Do Car Alarms Really Work?
Car alarms, it turns out, do very little of what they’re intended to do. Presumably, when they designed the first car alarms, it seemed like a good idea. Today they seem to always be going off for random reasons. Recently, two studies found that 95 to 99 percent of all car-alarm soundings are literally false alarms.
Perhaps because of that, car-security experts say, those that hear car alarms rarely pay them any attention. Since blaring alarms usually mean someone accidentally bumped into a vehicle, or a ball bounced off it, an alarm rarely means an actual theft is taking place. Besides, if a thief really is trying to steal a car, who wants to approach a dangerous criminal? The answer is no one.
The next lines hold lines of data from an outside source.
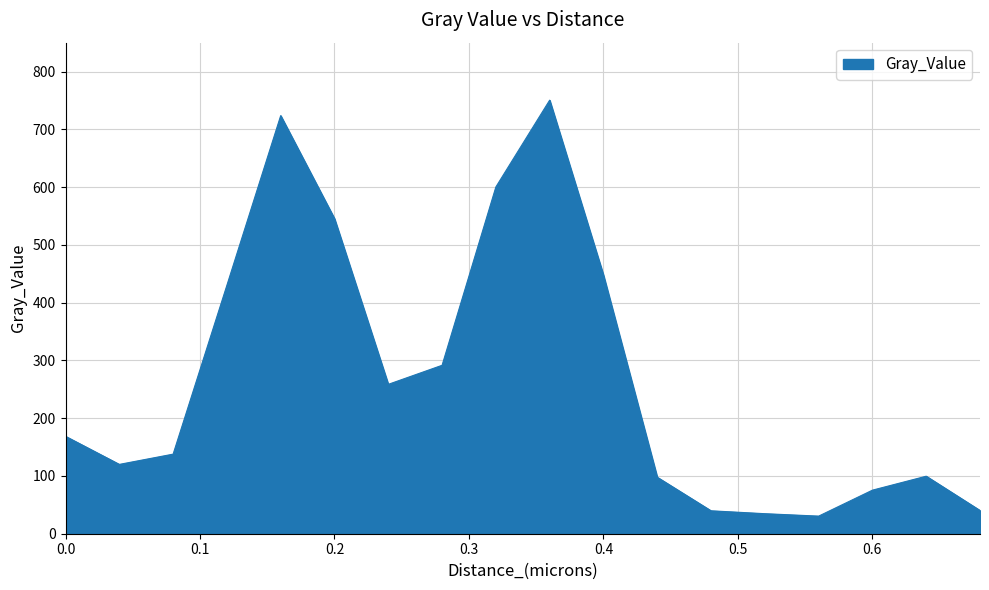

What is the minimum value shown in the chart?

30.5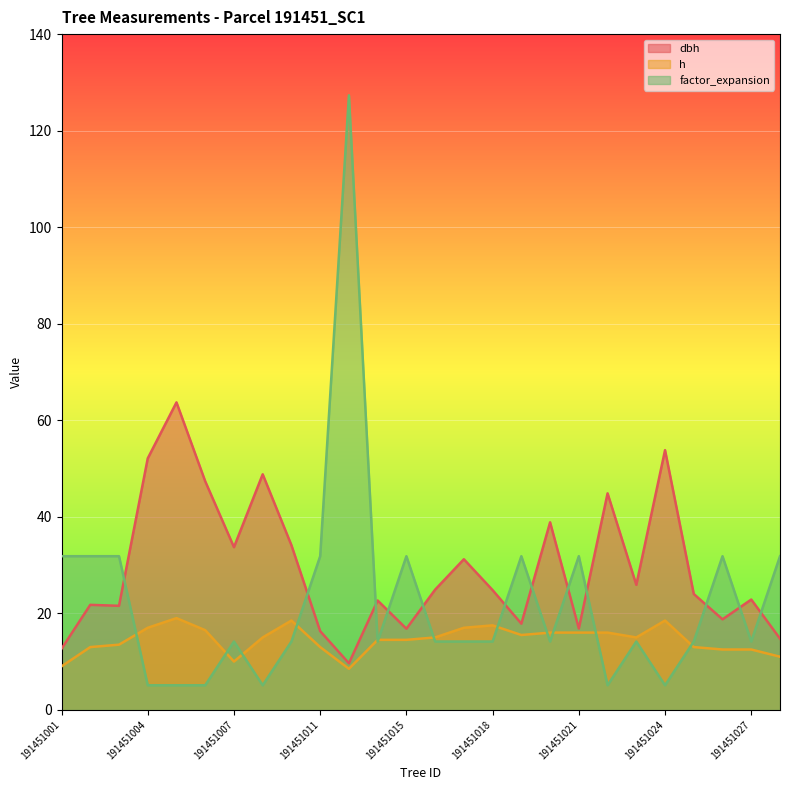

What is the maximum value for factor_expansion?

127.3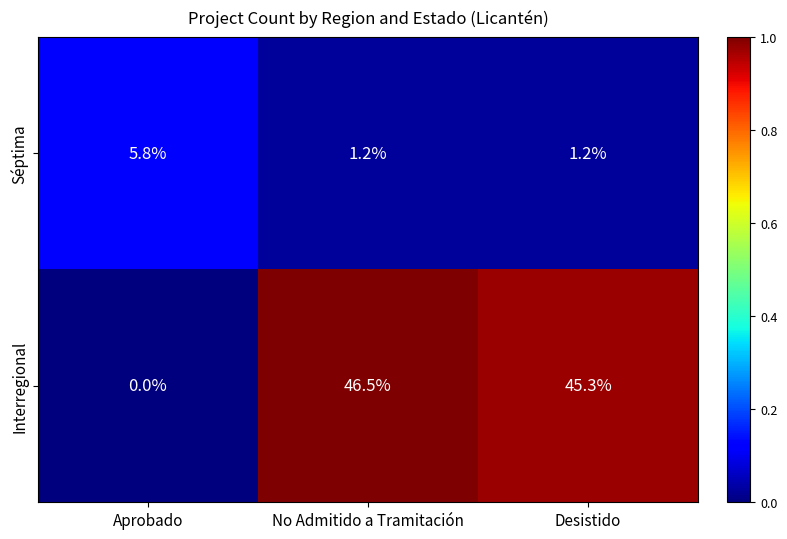

Reading left to right, what are all the values shown in this chart?

Séptima: 5.8	1.2	1.2
Interregional: 0.0	46.5	45.3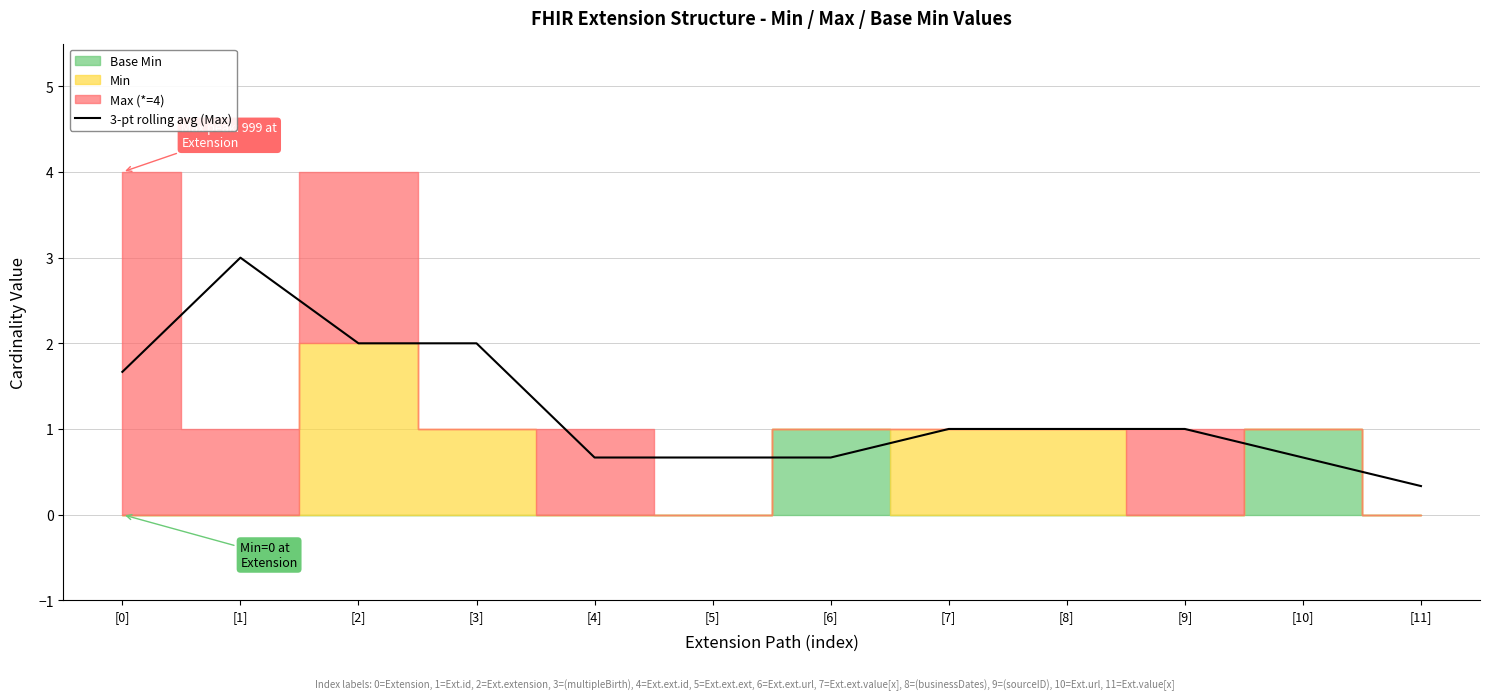

Is it true that the value at [7] is 1.5?

False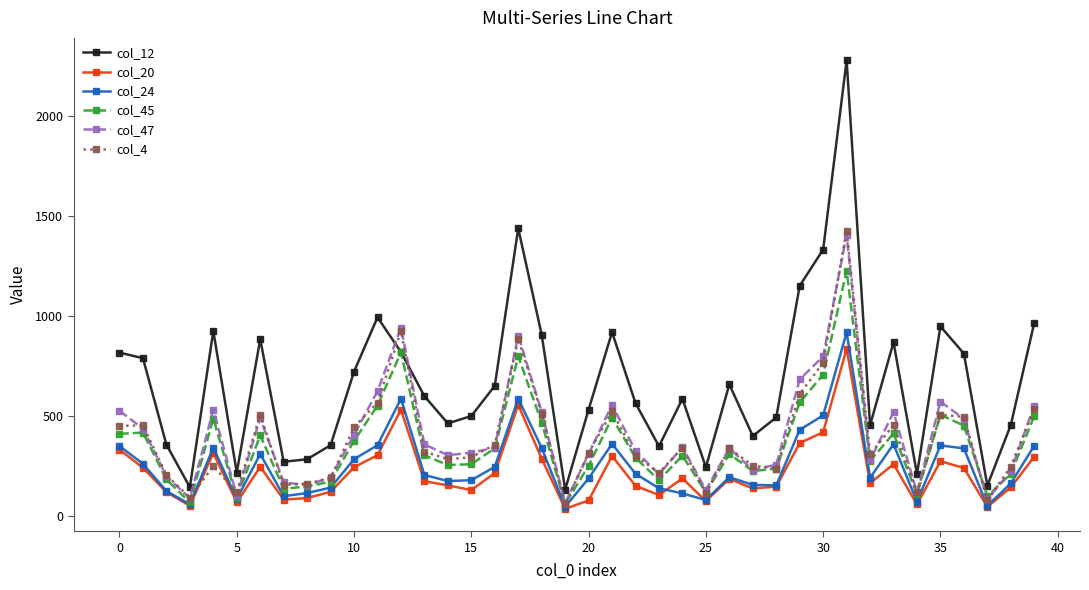

True or false: col_12 has more than 1 points higher than both neighbors.

True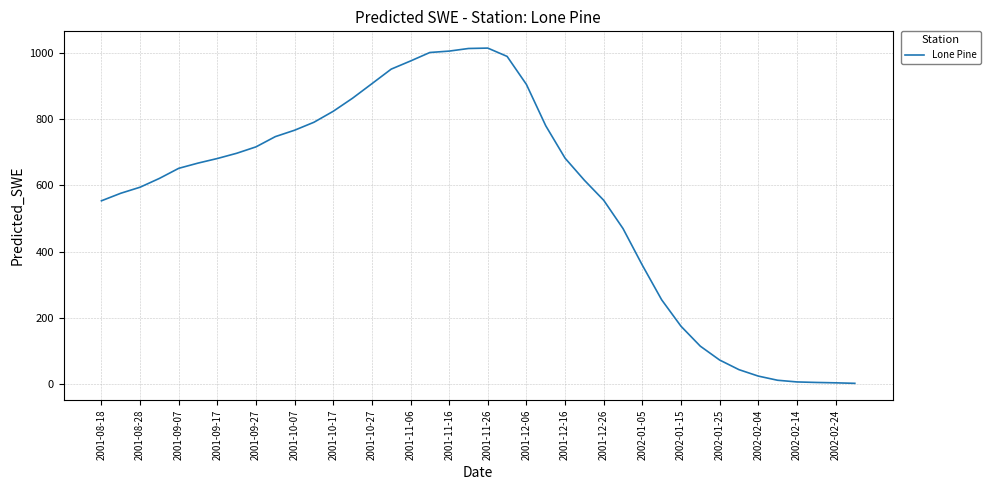

What is the maximum value shown in the chart?

1014.2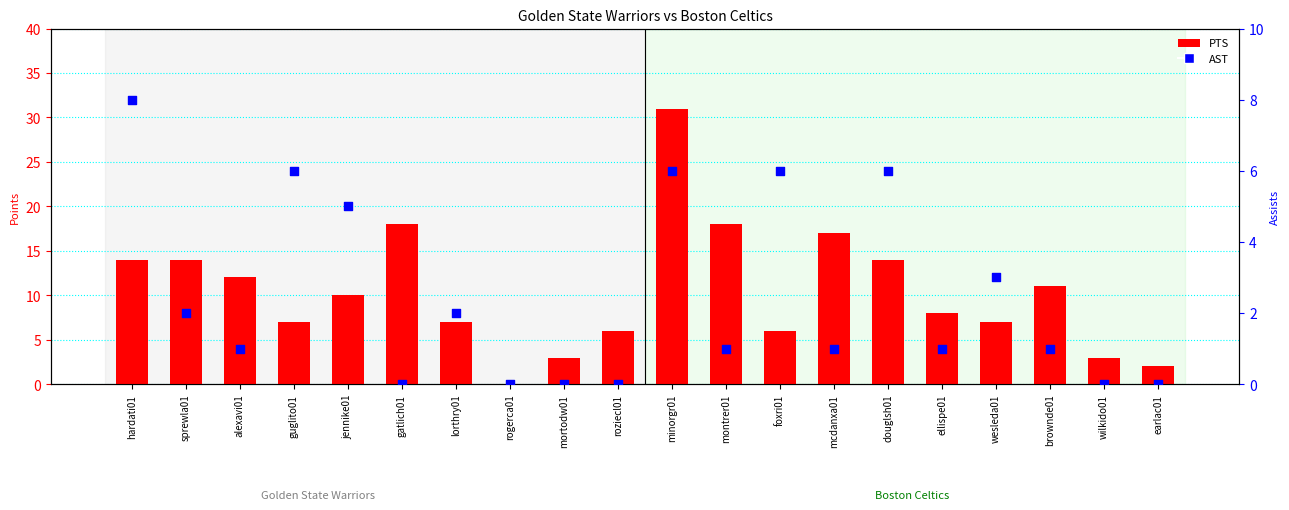

Which series reaches the maximum Y coordinate?

PTS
Worse, car alarms may be affecting the health of the people around them when they go off. A recent report estimated that New York’s car alarms lead to about $400 to $500 million per year in “public-health costs, decreased property value, and diminished quality of life.” Perhaps a bit extreme but the point still stands that blaring car-alarms are stress-inducing and sleep-interrupting. No one who lives in the city will disagree with that.
So if car alarms don’t work, how did they become some common in the first place? When the technology became widespread in the 70s, it was a time when neighbors might have been more likely to come to the aid of a besieged vehicle. Over time, though, people grew to ignore them, especially in the ‘80s and ‘90s, when urban crime rates increased and even more drivers started installing them.
Today, the sales staff at Watters Autoland in Indianola, IA, a Buick, GMC automobile dealer tell us that very few cars roll out of factories equipped with car alarms anymore. Currently, the federal government doesn’t require carmakers to install alarms. In fact, the only anti-theft requirements they have other than mandating that they differentiate the key combinations for different vehicles.
That said, many drivers today still elect to purchase car alarms separately from third-party vendors, so they are not going extinct. Some people still want an alarm on their vehicle. Another thing keeping them around is that they’re cheap. You can buy the cheap ones for $30 to $50, which is far less expensive than the more-sophisticated immobilization systems that are built into most cars today.
Given all this, the companies that sell car alarms almost certainly know that their products are ineffective but they aren’t going to stop making them.